Of the remaining 194 patients, CAC was confirmed by a radiologist in 89% and those 173 patients were randomized. Their median age was 70.8 years, slightly more than half were women, and 94% had a 10-year ASCVD risk of 7.5% or higher.

In the notification arm, primary care clinicians were sent an electronic health record message that included an image of the patient’s chest CT with a circle around the CAC, a reference to the 2018 AHA/American College of Cardiology cholesterol guidelines, and told that their patient would be given the same information within 2 weeks unless they thought it would be inappropriate. “There were no objections to notifying the patients,” Sandhu said.

All 86 notification patients were sent the same image, cautioned about the increased risk for a heart attack with CAC, and told to speak with their primary care physician. Reminders were sent after 2 weeks if the notice wasn’t opened and after 3 months if there was no documented discussion.

The most common reason for the CT was to evaluate a pulmonary nodule (36%), followed by lung cancer screening (12%). Although most radiology reports (84.4%) noted CAC in the report, it was mentioned in the final impression in only three instances, he pointed out.

Downstream Effects

At 6 months, 78% of the notification group had a documented statin discussion or new statin prescription vs 12% in the usual care group (P < .001).
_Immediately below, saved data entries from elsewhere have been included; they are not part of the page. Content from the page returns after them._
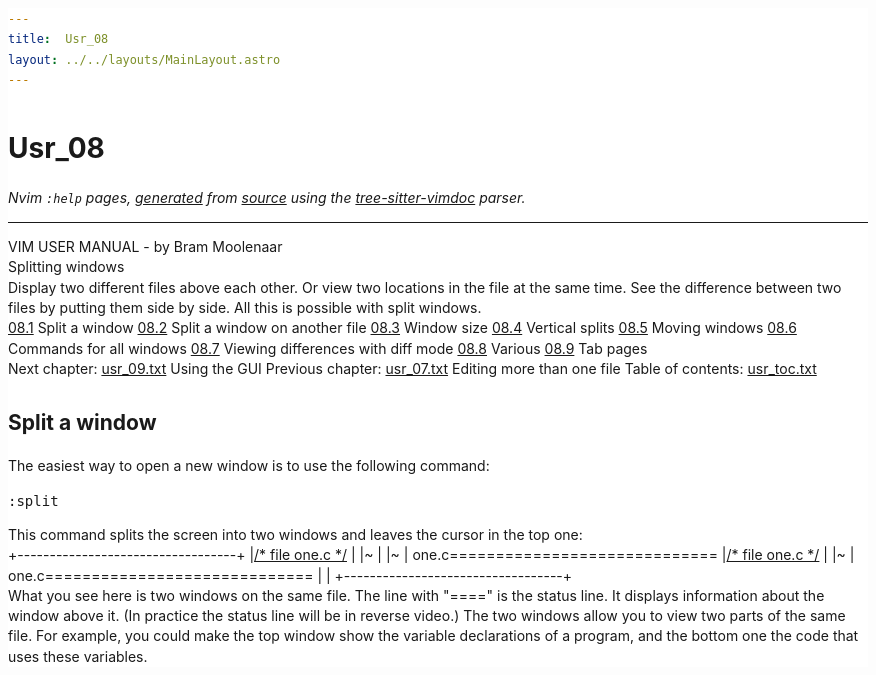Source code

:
 ```yaml
---
title:  Usr_08
layout: ../../layouts/MainLayout.astro
---
```


  <a name="usr_08.txt"></a><a name="08.1"></a><h1> Usr_08</h1>
  <p>
    <i>
    Nvim <code>:help</code> pages, <a href="https://github.com/neovim/neovim/blob/master/scripts/gen_help_html.lua">generated</a>
    from <a href="https://github.com/neovim/neovim/blob/master/runtime/doc/usr_08.txt">source</a>
    using the <a href="https://github.com/neovim/tree-sitter-vimdoc">tree-sitter-vimdoc</a> parser.
    </i>
  </p>
  <hr>
  <div class="old-help-para">		     VIM USER MANUAL - by Bram Moolenaar</div>
<div class="old-help-para">			      Splitting windows</div>
<div class="old-help-para">Display two different files above each other.  Or view two locations in the
file at the same time.  See the difference between two files by putting them
side by side.  All this is possible with split windows.</div>
<div class="old-help-para"><a href="/neovim-docs-web/en/usr_08#08.1">08.1</a>  	Split a window
<a href="/neovim-docs-web/en/usr_08#08.2">08.2</a>  	Split a window on another file
<a href="/neovim-docs-web/en/usr_08#08.3">08.3</a>  	Window size
<a href="/neovim-docs-web/en/usr_08#08.4">08.4</a>  	Vertical splits
<a href="/neovim-docs-web/en/usr_08#08.5">08.5</a>  	Moving windows
<a href="/neovim-docs-web/en/usr_08#08.6">08.6</a>  	Commands for all windows
<a href="/neovim-docs-web/en/usr_08#08.7">08.7</a>  	Viewing differences with diff mode
<a href="/neovim-docs-web/en/usr_08#08.8">08.8</a>  	Various
<a href="/neovim-docs-web/en/usr_08#08.9">08.9</a>  	Tab pages</div>
<div class="old-help-para">     Next chapter: <a href="/neovim-docs-web/en/usr_09#usr_09.txt">usr_09.txt</a>  Using the GUI
 Previous chapter: <a href="/neovim-docs-web/en/usr_07#usr_07.txt">usr_07.txt</a>  Editing more than one file
Table of contents: <a href="/neovim-docs-web/en/usr_toc#usr_toc.txt">usr_toc.txt</a></div>
<div class="old-help-para"><h2 class="help-heading">	Split a window</h2></div>
<div class="old-help-para">The easiest way to open a new window is to use the following command:<pre>:split</pre>
This command splits the screen into two windows and leaves the cursor in the
top one:</div>
<div class="old-help-para">	+----------------------------------+
	|<a class="parse-error" target="_blank" title="Report bug... (parse error)" href="https://github.com/neovim/tree-sitter-vimdoc/issues/new?labels=bug&amp;title=parse+error%3A+usr_08.txt+&amp;body=Found+%60tree-sitter-vimdoc%60+parse+error+at%3A+https://neovim.io/doc/user/usr_08.html%0D%0DContext%3A%0D%0D%60%60%60%0Dtop%20one%3A%0A%0A%09%2B----------------------------------%2B%0A%09%7C%2F%2A%20file%20one.c%20%2A%2F%09%09%20%20%20%7C%0A%09%7C~%09%09%09%09%20%20%20%7C%0A%09%7C~%09%09%09%09%20%20%20%7C%0A%09%7Cone.c%3D%3D%3D%3D%3D%3D%3D%3D%3D%3D%3D%3D%3D%3D%3D%3D%3D%3D%3D%3D%3D%3D%3D%3D%3D%3D%3D%3D%3D%7C%0D%60%60%60">/* file one.c */</a>		   |
	|~				   |
	|~				   |
one.c=============================
	|<a class="parse-error" target="_blank" title="Report bug... (parse error)" href="https://github.com/neovim/tree-sitter-vimdoc/issues/new?labels=bug&amp;title=parse+error%3A+usr_08.txt+&amp;body=Found+%60tree-sitter-vimdoc%60+parse+error+at%3A+https://neovim.io/doc/user/usr_08.html%0D%0DContext%3A%0D%0D%60%60%60%0D%09%7C~%09%09%09%09%20%20%20%7C%0A%09%7C~%09%09%09%09%20%20%20%7C%0A%09%7Cone.c%3D%3D%3D%3D%3D%3D%3D%3D%3D%3D%3D%3D%3D%3D%3D%3D%3D%3D%3D%3D%3D%3D%3D%3D%3D%3D%3D%3D%3D%7C%0A%09%7C%2F%2A%20file%20one.c%20%2A%2F%09%09%20%20%20%7C%0A%09%7C~%09%09%09%09%20%20%20%7C%0A%09%7Cone.c%3D%3D%3D%3D%3D%3D%3D%3D%3D%3D%3D%3D%3D%3D%3D%3D%3D%3D%3D%3D%3D%3D%3D%3D%3D%3D%3D%3D%3D%7C%0A%09%7C%09%09%09%09%20%20%20%7C%0D%60%60%60">/* file one.c */</a>		   |
	|~				   |
one.c=============================
	|				   |
	+----------------------------------+</div>
<div class="old-help-para">What you see here is two windows on the same file.  The line with "====" is
the status line.  It displays information about the window above it.  (In
practice the status line will be in reverse video.)
   The two windows allow you to view two parts of the same file.  For example,
you could make the top window show the variable declarations of a program, and
the bottom one the code that uses these variables.</div>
There was no significant difference in aspirin treatment, hemoglobin A1c, or blood pressure in follow-up. However, lipid measurement was significantly higher at 58% in the notification group vs 33% with usual care (P = .002).

There was an increase in healthcare utilization among the notification group, including more primary care visits per patient (2.2 vs 1.4; P = .011), more new cardiology visits (16.3% vs 4.6%; P = .015), and more coronary artery disease testing (15.1% vs 2.3%; P = .008). The latter was predominantly driven by the 12% of patients in the notification group who underwent stress testing, Sandhu said.

Limitations are that this is a small proof-of-concept study, a radiologist reviewed each scan to reduce the risk for false positives, and a small absolute error in the estimated CAC score might be less important at a higher threshold than zero, he said.

“Now we need further studies to evaluate how this impacts clinical outcomes,” Sandhu concluded. “This project provides an example of how we can and should evaluate [the impact of artificial intelligence algorithms] on clinical decision making, clinical processes, and outcomes, rather than solely classification accuracy.”

Joshi, who is also an associate editor for Circulation, noted that the recent DANCANVAS trial of comprehensive screening with noncontrast ECG-gated CT was hypothesis-generating because it missed its primary endpoint of reducing all-cause mortality in men aged 65 to 74, but showed a mortality benefit in those younger than 70.

“There are tons of data that a high CAC score is higher risk, so it makes a lot of sense that this [is] going to impact outcomes,” he said.

Nevertheless, NOTIFY-1 was a labor-intensive, quality-improvement intervention that included clinician education prior to randomization, provider and patient notifications, use of a novel algorithm, and a radiologist to read all CT scans, Joshi added.

“In terms of a first step, I think it’s a huge first step,” he said. “But there’s still obviously limitations here. How do you run this? How scalable is it in terms of what they did in this study?”

There are also the important considerations of anxiety caused by the CAC notifications and the potential for unnecessary downstream testing.

“I think many of us think and, guidelines would agree, that symptoms should drive stress testing,” Joshi said. “So if just by notifying someone that ‘hey you have this calcium’ and get a bump in stress testing, you wonder did all 12% of these stress tests have symptoms or was that just because of the calcium score itself? And we don’t have that kind of granularity from this trial.”

Circulation. Published November 7, 2022. Full text

The study was supported by the Stanford University Human-Centered Artificial Intelligence Seed Grant. Sandhu receives research support from the National Heart, Lung, and Blood Institute.